> Data to process
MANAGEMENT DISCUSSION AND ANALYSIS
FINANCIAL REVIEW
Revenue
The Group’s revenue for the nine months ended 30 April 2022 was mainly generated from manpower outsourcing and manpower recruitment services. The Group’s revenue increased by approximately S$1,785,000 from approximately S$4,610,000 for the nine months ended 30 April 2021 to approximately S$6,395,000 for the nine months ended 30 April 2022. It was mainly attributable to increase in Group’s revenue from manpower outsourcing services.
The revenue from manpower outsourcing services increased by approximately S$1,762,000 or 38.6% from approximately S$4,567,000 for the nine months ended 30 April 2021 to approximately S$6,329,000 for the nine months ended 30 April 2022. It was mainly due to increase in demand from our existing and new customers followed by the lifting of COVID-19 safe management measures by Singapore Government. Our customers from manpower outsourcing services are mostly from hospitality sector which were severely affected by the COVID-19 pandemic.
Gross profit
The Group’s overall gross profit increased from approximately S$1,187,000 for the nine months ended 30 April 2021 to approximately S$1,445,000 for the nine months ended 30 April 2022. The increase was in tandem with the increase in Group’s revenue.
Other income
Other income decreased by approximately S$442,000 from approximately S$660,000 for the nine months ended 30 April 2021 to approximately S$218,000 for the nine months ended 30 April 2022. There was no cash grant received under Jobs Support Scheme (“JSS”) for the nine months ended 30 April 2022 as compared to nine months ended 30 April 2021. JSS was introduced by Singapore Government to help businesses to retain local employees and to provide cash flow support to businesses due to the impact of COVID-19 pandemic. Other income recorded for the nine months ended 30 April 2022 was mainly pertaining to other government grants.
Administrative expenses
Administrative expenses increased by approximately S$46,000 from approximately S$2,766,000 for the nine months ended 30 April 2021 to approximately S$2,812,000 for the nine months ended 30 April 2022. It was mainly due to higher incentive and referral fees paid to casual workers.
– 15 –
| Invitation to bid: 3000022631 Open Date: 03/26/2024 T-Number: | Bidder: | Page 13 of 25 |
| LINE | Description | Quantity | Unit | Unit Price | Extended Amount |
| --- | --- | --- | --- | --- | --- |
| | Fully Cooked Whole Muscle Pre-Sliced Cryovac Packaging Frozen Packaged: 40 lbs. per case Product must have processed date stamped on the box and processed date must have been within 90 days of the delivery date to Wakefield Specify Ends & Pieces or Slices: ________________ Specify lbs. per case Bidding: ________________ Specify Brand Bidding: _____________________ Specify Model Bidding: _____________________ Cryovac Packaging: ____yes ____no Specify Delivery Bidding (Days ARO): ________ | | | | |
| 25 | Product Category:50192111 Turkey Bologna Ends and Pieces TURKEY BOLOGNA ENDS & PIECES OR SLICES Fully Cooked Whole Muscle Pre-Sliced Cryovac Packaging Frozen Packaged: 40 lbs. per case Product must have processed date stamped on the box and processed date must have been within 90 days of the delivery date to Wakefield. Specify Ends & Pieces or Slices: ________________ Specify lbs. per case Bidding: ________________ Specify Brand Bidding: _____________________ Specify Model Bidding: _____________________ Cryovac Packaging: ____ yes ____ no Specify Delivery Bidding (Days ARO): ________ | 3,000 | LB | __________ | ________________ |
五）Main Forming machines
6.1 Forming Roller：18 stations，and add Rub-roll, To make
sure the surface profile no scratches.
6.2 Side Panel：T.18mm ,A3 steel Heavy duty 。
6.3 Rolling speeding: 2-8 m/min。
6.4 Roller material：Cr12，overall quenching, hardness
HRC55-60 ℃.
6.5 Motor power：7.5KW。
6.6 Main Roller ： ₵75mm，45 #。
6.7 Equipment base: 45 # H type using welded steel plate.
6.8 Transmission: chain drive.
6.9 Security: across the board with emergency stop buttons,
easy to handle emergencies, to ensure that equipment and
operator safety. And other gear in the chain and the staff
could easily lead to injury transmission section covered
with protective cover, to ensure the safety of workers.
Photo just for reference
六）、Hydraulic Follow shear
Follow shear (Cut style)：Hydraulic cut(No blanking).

> Problem details
Every line that holds the word "Forming" should be copied from the records above.

> Reply to the task
五）Main Forming machines
6.1 Forming Roller：18 stations，and add Rub-roll, To make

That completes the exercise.